Steffen Plotner says
We are seeing this problem on a weekly basis with one host of a larger cluster running esxi-5.5.
vmware must not be doing any quality checking anymore – we have vmware esxi4.1 running for years without a problem.
Today, I have to cold reboot another host just to make it work again – vcenter thinks the host is not responsive – incorrect, I can ping it. Yellow screen, restart agent is stuck and WON’T stop (who allows that to happen?????). We are running on decent Dell Blade hardware – this is not acceptable.
I will promise vmware that this is the last version we are using and most likely are forced to switch – IT heads are not going to tolerate these frantic reboot situations.
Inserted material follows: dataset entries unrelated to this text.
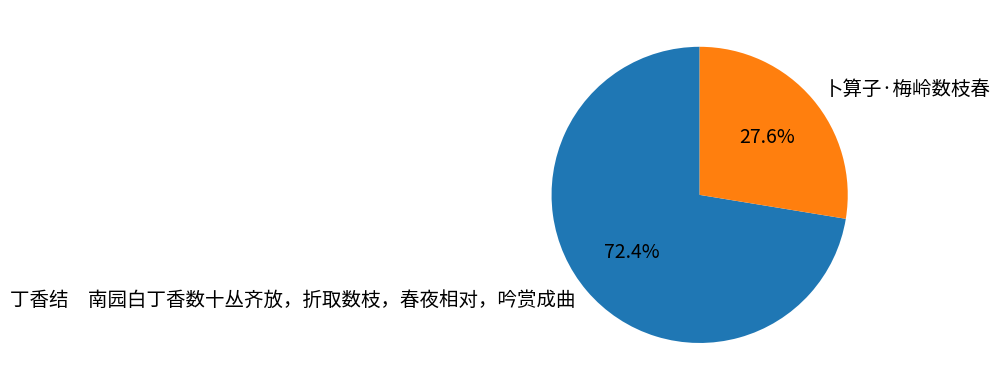

Which slice represents more than half of the pie?

丁香结 南园白丁香数十丛齐放，折取数枝，春夜相对，吟赏成曲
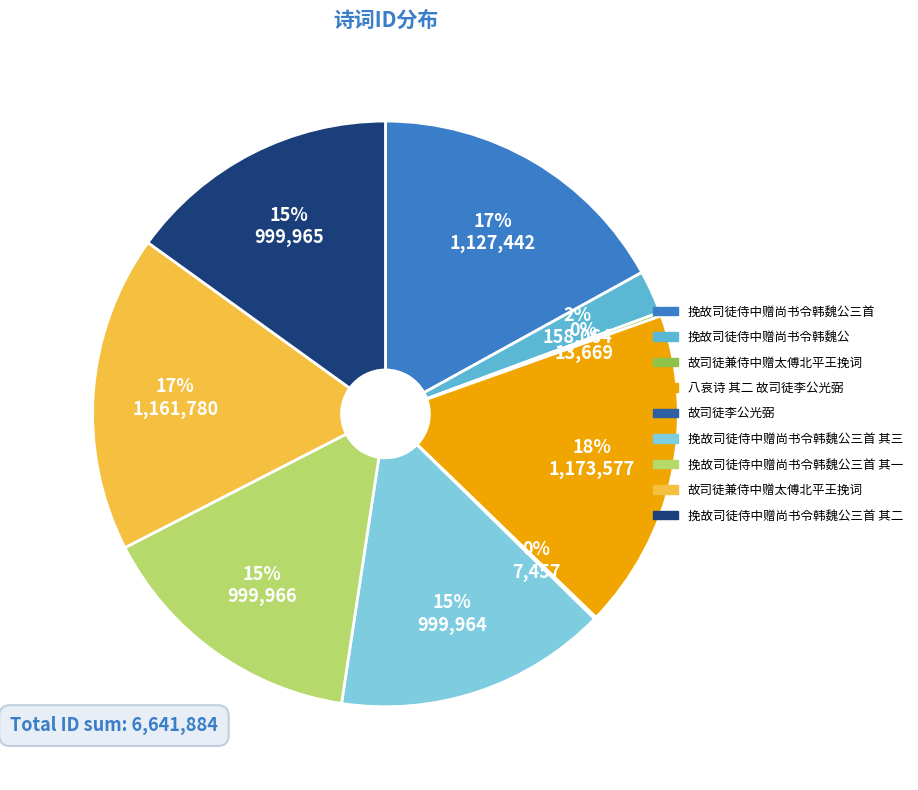

Is there any slice that represents more than half of the pie?

No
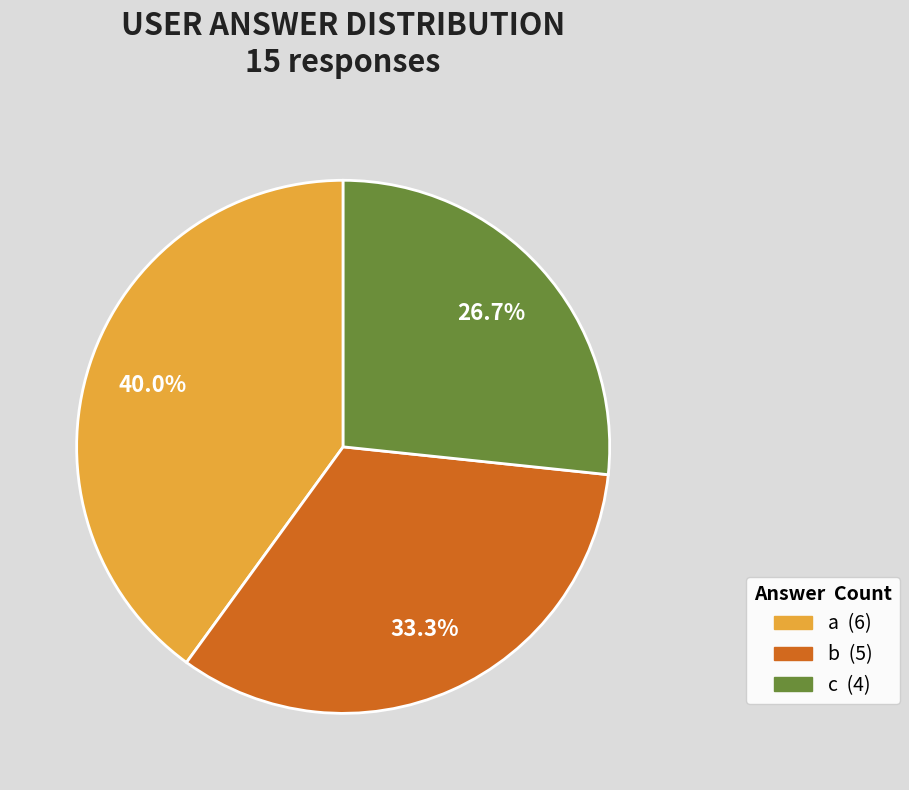

What percentage is the a slice, to the nearest percent?

40%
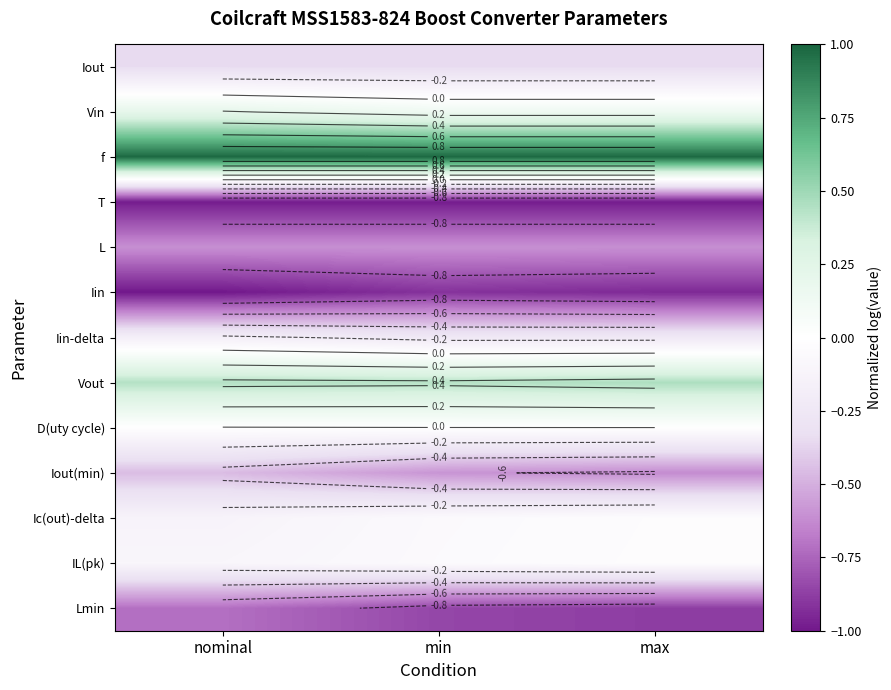

True or false: D(uty cycle) has a value of -0.0 at min.

True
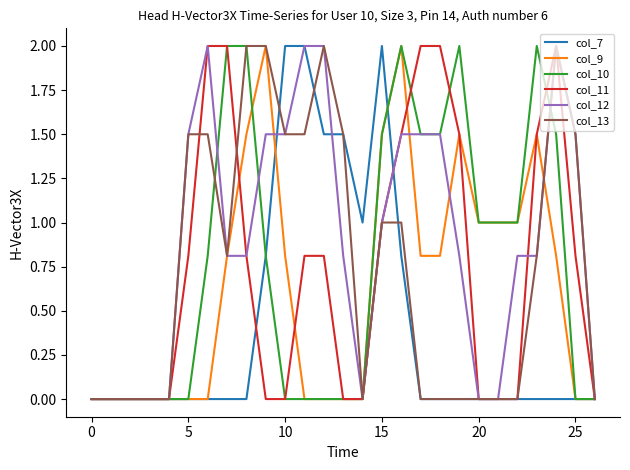

Which series has the largest total across all categories?

col_12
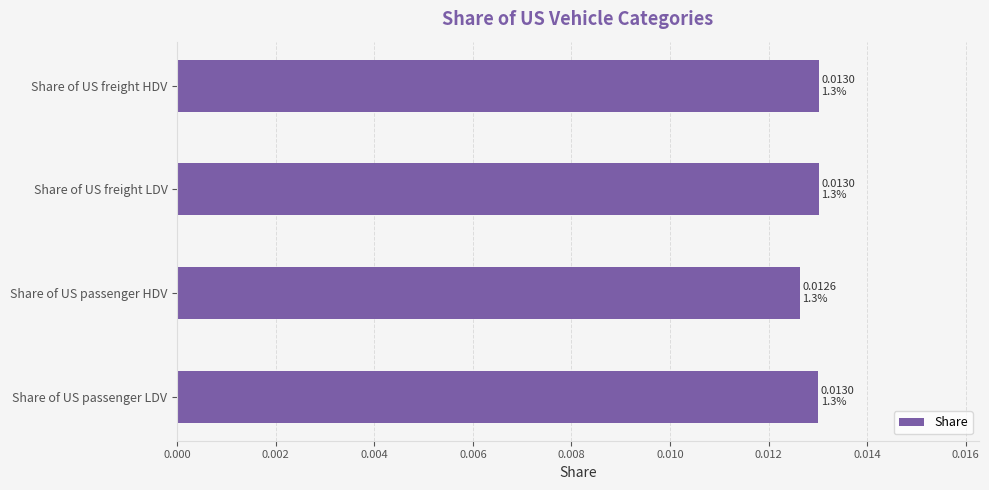

At which category does the chart reach its minimum across all series?

Share of US passenger HDV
I normally complain that much – however, this is wasting everyone’s time.
Steffen
Duncan Epping says
Sorry to hear you are facing these kind of problems. I recommend you contact support and let them do a root-cause analysis on why this happens. Considering it is one host in a large cluster I suspect that there is something wrong with the hardware or maybe a combination of a driver / hardware. It is difficult to say without access to the environment and advanced troubleshooting tools and knowledge. Our support team should be able to provide you just that.
If support does not provide you the answer you are looking for I suggest to escalate the support call using your VMware sales/pre-sales representative or your technical account manager.
Ashley Smoot says
Had the same symptoms; host unavailable, but running VMs fine. Was down to 4 free inodes and out of RAM disk space. Couldn’t vMotion VMs off, so had to find problem. Turned out to be a syslog shipping problem because I had used the ship to logdir setting which didn’t seem to work sent it to local root disk about a month before. It was just a one time dump, but the files stayed there and were a ticking time bomb. Note to self: Check RAM disk every now and then or find some alert. This post help me find the solution, so thanks!